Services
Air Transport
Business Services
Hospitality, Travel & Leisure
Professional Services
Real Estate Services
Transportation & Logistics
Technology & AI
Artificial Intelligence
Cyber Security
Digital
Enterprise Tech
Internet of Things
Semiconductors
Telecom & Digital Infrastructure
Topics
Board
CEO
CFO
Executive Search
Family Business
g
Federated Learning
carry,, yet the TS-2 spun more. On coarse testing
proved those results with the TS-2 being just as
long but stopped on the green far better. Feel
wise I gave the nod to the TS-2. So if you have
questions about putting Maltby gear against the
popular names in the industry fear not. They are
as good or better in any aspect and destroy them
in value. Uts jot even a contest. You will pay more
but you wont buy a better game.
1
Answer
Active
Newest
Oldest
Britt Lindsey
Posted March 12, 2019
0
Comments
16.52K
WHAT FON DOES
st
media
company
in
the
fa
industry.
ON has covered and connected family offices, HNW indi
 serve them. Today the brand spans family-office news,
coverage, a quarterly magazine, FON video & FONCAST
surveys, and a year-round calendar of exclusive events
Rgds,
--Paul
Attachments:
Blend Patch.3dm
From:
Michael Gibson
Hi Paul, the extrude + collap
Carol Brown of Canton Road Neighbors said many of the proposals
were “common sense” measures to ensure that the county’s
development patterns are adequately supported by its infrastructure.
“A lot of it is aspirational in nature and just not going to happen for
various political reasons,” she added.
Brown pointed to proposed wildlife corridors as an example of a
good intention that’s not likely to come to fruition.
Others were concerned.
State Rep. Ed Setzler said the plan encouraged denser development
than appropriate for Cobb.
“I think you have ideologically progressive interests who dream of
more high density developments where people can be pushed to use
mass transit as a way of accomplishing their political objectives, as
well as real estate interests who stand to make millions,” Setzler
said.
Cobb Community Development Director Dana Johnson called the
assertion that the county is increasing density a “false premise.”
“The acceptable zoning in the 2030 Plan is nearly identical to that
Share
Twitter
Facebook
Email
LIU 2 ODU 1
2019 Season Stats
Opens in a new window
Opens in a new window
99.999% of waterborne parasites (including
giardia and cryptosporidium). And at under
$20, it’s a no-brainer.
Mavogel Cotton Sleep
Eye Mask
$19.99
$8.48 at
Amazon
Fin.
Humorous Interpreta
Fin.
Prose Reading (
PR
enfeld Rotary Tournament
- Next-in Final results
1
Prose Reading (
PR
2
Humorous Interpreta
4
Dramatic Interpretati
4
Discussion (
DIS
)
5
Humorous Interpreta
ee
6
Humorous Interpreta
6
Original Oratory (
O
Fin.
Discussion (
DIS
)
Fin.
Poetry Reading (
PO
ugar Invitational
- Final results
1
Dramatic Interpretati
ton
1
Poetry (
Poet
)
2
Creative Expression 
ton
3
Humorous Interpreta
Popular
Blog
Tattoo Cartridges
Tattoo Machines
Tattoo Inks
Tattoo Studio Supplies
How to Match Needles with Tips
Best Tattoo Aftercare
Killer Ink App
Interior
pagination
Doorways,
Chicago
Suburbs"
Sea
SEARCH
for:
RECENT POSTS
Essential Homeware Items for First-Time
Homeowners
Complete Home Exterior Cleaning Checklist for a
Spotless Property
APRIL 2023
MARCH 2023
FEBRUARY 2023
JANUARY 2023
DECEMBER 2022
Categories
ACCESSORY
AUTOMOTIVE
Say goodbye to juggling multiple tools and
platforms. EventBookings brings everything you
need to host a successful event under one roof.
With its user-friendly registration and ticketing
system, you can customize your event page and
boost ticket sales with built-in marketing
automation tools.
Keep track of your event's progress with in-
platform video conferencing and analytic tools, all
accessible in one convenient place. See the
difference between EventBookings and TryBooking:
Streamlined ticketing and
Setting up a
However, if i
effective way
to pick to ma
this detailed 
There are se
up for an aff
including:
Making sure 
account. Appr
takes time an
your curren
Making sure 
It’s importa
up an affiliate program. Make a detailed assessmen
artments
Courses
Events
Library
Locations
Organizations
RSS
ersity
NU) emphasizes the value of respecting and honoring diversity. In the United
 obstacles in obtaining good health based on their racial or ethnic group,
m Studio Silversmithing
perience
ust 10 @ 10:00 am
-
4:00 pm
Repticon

───

DESCRIPTION OF THE TASK —
Report each line in the data that holds the word "Studio".

ANSWER TO THIS PROBLEM —
Tattoo Studio Supplies
m Studio Silversmithing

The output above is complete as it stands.